By email I asked him a question about our engine installation. After answering that, he mentioned that I might want to look closely at the transmission cooler. They had a history of corrosion and if they corroded to the point of failure, the engine room could fill up with seawater. Not a good thing!
The other day we drove a bit to get a new cooler, and I spent most of today in the engine room getting the old one out and the new one in, after a few modifications.
Sure enough, the old one was badly corroded! All on the inside. The outside looked just fine. Thanks again to Joel for the heads up on this!

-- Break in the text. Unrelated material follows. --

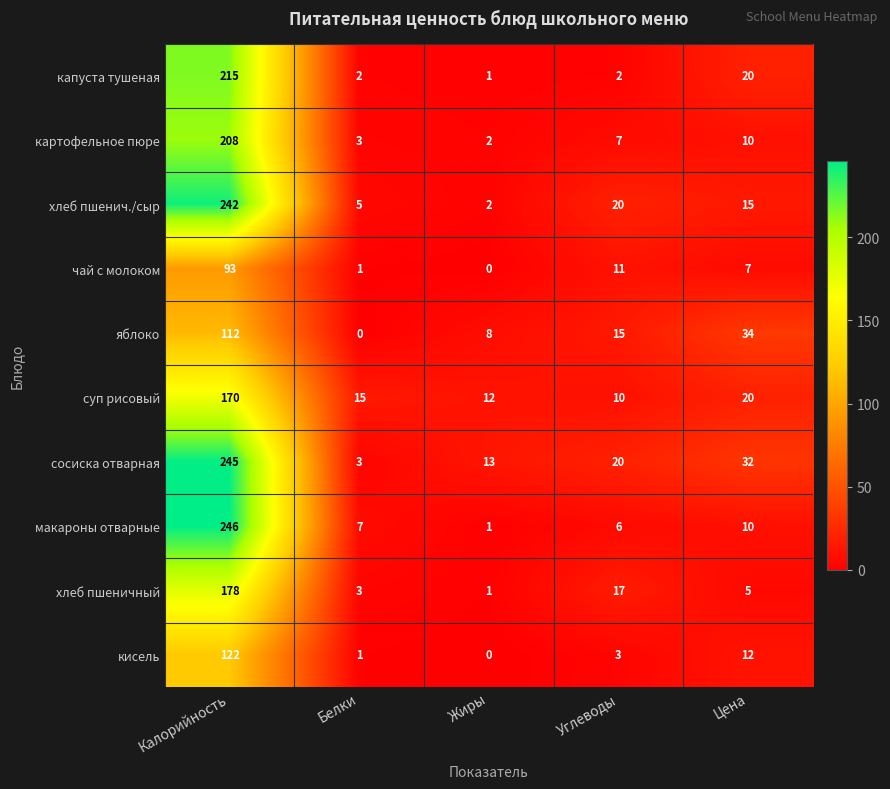

List the labels in order of суп рисовый value, largest first.

Калорийность, Цена, Белки, Жиры, Углеводы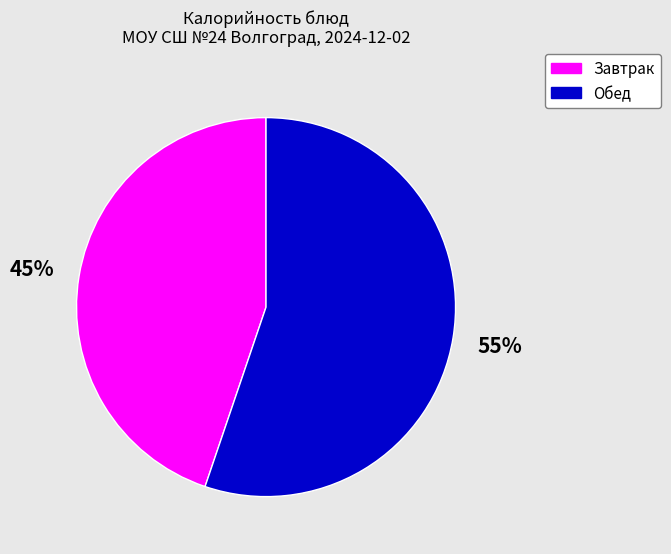

To the nearest percent, what portion does Обед represent?

55%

As you can see from the picture, several parts of the old cooler have lost a lot of metal compared to the new one. Sharp eyed viewers might notice a hole in the new one. I drilled and tapped a hole to take a zinc anode which will hopefully reduce or eliminate the corrosion in this part in the future.
Here is the new cooler, modified to take a zinc anode, ready to install on the boat’s transmission. Now, instead of changing a $200 transmission cooler because it has corroded, I can change a $2 zinc. Getting this project done took most of a day, but it will help us follow the first, and most important, rule of sailing, “Keep the water out of the boat!”
Nice modification Bill. I replaced Libby’s oil cooler back in Tahiti. I may remove and tap in threads for an Anode.